In intelligence, patent communities, intelligence of many can inform decisions, build information databases. But there are grounds for caution that integrity of information may be endangered.
Written by Richard Koman, Contributor
While the Patent and Trademark Office received high Web 2.0 marks for implementing a Wikipedia-style experiment in patent review, expect the government to move very slowly towards letting the public update information on government websites, Government Computer News reports.
“The ability of a user to add content to a site is troublesome,” said Paul Henry, vice president of Secure Computing Corp. of San Jose, Calif. “In allowing everyone to add content, integrity goes right out the window.”

“I’m not seeing a huge uptake on public-facing Web 2.0” in government, Henry said. “I’m pleased with that.”

Caution on public sites is one thing, but Web 2.0 has huge potential for agencies to collect intelligence from individual employees.

Intellipedia is a collaborative intranet tool intended to bring some real community to the intelligence community. The Intellipedia was set up late last year, consciously copying the Wikipedia model. It is a classified hierarchy of wiki sites on intranets. A top-secret site is the most restricted and serves the 16 intelligence agencies. The secret site primarily serves diplomatic and military users, and an unclassified site is for other government users and invited outsiders.

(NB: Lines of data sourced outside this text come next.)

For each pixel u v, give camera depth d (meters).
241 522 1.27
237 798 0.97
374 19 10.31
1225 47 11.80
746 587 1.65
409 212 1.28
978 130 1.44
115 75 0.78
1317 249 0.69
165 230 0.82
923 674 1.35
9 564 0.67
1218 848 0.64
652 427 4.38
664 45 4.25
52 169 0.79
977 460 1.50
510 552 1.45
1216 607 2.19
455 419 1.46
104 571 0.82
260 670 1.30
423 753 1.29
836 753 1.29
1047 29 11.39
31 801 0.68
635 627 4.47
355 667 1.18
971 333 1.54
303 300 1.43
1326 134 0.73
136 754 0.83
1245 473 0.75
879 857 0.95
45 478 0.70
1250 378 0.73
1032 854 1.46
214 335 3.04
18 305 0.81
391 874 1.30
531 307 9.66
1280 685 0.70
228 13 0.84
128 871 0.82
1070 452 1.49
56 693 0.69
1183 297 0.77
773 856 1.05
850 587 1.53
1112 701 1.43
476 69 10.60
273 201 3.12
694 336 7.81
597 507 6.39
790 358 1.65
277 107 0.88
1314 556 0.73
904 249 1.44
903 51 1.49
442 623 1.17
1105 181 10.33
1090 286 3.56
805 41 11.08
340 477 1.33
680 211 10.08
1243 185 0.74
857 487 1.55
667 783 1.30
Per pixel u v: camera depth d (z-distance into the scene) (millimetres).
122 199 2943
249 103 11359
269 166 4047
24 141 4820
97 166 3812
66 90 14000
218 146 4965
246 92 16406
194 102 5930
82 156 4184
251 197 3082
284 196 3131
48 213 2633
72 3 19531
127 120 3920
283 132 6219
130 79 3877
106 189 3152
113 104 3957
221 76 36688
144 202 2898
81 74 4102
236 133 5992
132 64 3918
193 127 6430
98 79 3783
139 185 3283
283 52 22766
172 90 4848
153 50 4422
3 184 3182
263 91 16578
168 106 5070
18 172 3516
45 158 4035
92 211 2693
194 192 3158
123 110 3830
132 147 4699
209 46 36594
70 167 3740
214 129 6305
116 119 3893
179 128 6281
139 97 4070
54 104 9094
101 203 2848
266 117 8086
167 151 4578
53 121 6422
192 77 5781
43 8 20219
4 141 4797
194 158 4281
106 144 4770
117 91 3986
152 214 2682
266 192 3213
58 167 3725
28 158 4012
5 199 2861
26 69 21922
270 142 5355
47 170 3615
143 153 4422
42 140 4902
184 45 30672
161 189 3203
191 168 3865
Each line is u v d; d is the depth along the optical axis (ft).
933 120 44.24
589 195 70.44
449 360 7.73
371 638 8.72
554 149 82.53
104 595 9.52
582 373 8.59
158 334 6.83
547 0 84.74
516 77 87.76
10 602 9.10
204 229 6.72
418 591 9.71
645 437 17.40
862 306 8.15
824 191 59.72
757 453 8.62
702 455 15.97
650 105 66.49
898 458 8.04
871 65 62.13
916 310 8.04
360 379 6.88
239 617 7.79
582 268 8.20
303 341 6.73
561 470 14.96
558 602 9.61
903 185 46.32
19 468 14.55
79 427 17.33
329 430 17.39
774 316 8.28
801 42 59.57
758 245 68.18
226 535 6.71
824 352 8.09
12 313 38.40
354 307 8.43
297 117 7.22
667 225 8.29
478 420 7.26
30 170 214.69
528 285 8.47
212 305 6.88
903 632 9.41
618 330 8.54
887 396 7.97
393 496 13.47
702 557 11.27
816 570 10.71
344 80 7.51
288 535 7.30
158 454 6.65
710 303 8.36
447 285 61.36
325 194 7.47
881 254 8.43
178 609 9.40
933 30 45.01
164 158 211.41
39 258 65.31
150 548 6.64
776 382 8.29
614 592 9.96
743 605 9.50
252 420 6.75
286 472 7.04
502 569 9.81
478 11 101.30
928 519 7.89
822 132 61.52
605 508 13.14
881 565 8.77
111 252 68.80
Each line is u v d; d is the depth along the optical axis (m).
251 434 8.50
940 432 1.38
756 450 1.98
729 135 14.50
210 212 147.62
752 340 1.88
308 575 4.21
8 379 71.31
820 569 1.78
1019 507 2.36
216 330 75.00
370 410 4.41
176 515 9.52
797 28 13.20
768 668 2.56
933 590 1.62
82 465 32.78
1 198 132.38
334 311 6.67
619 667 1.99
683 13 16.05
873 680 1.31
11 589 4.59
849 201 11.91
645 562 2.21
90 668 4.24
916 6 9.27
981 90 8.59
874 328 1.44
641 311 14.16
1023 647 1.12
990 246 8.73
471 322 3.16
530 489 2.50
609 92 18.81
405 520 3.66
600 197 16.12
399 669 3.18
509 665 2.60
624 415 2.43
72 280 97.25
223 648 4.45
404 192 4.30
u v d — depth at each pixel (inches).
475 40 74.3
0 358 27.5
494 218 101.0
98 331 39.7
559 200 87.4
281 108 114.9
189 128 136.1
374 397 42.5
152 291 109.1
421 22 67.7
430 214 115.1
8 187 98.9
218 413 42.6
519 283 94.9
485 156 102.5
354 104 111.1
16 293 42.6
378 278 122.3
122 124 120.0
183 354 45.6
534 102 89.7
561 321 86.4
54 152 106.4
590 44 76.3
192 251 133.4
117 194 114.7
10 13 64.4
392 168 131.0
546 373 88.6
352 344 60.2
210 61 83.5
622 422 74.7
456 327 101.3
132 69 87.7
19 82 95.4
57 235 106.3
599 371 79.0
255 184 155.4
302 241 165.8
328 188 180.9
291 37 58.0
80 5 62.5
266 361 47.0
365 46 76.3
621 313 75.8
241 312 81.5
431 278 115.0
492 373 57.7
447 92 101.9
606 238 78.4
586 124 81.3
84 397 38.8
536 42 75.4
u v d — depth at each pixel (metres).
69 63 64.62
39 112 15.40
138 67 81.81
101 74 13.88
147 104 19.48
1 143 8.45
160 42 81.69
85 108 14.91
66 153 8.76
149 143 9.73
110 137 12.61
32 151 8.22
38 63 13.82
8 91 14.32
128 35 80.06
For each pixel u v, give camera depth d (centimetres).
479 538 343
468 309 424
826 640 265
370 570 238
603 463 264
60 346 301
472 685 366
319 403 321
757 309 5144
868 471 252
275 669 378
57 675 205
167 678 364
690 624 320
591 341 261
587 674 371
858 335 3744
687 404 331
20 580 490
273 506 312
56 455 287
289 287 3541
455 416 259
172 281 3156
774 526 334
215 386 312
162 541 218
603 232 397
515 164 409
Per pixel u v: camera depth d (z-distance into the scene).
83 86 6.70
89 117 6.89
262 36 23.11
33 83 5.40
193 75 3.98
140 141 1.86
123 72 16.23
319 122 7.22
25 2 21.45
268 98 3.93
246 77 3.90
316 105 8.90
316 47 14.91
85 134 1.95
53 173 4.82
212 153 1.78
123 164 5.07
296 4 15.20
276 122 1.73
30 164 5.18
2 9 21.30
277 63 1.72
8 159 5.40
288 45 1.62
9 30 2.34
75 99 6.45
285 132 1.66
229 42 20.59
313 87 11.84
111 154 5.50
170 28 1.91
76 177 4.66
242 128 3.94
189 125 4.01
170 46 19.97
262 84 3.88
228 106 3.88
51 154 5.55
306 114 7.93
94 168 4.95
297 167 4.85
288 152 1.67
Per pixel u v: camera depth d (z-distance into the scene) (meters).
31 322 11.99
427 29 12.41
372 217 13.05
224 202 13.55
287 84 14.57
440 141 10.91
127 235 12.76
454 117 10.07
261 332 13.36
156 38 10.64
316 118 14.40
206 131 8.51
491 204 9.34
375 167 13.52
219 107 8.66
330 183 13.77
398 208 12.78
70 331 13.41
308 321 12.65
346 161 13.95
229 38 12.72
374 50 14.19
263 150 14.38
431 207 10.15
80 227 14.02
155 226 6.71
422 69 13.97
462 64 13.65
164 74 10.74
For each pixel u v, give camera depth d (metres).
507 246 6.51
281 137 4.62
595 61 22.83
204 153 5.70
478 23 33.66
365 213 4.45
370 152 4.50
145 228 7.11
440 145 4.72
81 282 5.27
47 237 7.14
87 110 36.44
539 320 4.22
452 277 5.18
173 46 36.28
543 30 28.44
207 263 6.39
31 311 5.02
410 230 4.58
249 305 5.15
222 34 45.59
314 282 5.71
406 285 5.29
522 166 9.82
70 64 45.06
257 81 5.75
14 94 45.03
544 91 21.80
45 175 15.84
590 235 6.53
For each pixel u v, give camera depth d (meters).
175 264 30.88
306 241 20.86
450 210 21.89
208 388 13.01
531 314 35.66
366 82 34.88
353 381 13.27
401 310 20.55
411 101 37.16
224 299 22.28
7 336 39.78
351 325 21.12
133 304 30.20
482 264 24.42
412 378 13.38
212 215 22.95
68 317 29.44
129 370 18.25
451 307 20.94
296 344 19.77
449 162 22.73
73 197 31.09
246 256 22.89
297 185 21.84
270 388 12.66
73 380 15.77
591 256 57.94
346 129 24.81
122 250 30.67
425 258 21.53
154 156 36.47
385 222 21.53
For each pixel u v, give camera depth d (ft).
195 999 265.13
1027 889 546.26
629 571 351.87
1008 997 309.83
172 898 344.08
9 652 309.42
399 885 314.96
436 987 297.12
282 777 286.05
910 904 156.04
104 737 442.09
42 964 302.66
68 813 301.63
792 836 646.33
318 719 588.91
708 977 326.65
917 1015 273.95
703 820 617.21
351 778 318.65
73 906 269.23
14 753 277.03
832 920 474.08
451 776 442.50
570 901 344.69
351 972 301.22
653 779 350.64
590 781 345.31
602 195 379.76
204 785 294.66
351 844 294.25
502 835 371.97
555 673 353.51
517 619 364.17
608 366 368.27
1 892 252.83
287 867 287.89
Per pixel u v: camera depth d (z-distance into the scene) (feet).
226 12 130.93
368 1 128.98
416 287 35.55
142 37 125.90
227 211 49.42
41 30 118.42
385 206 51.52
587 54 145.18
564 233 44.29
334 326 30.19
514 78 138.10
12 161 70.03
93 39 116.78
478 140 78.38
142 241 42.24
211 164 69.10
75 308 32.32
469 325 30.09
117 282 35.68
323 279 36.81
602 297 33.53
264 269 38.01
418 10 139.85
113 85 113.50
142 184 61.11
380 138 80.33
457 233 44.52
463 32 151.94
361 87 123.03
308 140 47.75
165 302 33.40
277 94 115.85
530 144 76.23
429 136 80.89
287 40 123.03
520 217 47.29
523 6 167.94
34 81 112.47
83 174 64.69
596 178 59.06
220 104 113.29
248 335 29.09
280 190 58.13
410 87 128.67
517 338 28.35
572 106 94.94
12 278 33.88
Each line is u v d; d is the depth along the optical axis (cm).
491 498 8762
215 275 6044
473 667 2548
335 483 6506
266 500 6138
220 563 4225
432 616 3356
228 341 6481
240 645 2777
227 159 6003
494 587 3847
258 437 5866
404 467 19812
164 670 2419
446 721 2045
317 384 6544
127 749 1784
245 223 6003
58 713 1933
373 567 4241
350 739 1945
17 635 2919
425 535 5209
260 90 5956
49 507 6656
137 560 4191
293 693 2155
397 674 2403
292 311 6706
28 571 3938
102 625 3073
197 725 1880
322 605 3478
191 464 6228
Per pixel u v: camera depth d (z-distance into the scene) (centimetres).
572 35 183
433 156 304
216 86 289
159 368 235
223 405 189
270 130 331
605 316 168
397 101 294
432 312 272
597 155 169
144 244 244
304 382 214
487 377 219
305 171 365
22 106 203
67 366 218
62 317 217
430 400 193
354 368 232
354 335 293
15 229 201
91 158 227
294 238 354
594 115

It has 7,000 users and some 60,000 pages of information. And the CIA created a sabbatical program to teach officials how to use Intellipedia. Other agencies are showing interest in similar approaches.

Of the PTO program to involve outside experts in patent app evaluation, Henry says: "It should be interesting to see how much garbage they get."

But GCN's William Jackson gets it a little more:

Yes, interesting. If it is too much garbage the program can be tweaked or killed with little or no harm done. But if it works it just might make government more efficient. It seems a gamble worth taking.